I guess my point is that you may be against hunting and/or fishing, but you should know that most hunters and fishermen are not just after trophies for on their walls; most hunters and fishermen are just trying to fill their freezers with healthy, organic, hormone free, antibiotic free, free-range meat. The same meat that most homesteaders are trying to raise.

Thursday, October 20, 2016

New Homestead on the Horizon

It's been a heck of a year.  We threw out most of our garlic last year due to the wet conditions we had. Almost all of it was either rotten or just so wet that when it dried, there was nothing left of it.  That was pretty rough.  So we went into the fall thinking we would plant corn in 2016.  Then, I got a new job in December.  It required me to drive to the city at least 2-3 days a week, and sometimes more.  We immediately decided that it was time to upgrade our homestead and move closer to the city, closer to my wife's family, and closer to our old friends.

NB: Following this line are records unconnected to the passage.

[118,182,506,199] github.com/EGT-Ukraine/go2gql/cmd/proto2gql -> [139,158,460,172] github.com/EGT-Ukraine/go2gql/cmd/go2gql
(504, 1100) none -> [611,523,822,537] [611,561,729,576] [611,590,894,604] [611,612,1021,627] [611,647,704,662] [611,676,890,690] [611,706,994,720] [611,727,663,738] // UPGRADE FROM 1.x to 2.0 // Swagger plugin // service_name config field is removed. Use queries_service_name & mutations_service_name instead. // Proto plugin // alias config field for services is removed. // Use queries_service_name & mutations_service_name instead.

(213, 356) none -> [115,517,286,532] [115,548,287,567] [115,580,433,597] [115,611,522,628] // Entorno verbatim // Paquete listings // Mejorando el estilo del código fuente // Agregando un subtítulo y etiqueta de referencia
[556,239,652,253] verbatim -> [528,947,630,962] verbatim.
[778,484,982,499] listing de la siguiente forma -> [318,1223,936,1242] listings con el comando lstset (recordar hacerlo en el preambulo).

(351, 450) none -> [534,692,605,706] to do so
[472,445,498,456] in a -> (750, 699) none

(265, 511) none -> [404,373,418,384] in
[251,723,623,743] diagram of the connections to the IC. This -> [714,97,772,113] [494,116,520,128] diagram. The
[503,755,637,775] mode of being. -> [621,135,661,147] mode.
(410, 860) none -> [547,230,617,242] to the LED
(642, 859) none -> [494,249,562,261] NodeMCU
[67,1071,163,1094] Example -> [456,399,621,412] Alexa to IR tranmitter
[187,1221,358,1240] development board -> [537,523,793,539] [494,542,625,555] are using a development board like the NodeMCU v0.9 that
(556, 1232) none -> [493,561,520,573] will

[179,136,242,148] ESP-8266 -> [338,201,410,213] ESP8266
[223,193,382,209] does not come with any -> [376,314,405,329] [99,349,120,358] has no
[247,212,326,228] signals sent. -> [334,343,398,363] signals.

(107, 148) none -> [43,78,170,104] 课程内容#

We almost bought a 30 acre farm that was already set up for beef cattle, with plenty of woods to heat the house and hunt on, but that didn't work out.  Next up was a house on 17 acres, but it failed the inspections pretty poorly.  Finally, after almost a year of searching, we found a house that we both really like, with a barn, fencing, a pond, and 8.5 acres of land.  There is currently long horn cattle on the property.  We are now looking forward to moving to our new farm in 4 weeks.

And with that new farm comes a lot of new things to learn.  We need to get the pond stocked with fish and make sure that we have a good habitat for them to breed, with a goal of harvesting a good portion of the fish that we eat from the pond.  We want to get cattle and possibly some goats, and learn how to get a small grass fed beef/goat operation going.  We've had so much demand for our eggs just from my colleagues that we need to expand our flock.  And where we are moving to, we could probably sell 2-3 dozen eggs per day.  We need to get a wood heating source for the new house, get it installed, and get a stock of wood as we are moving in right before winter.

There is a lot of stuff to do and a lot new learnings to share.  We're hoping to at least do weekly updates as we learn how to take care of cattle, goats, and aquaculture.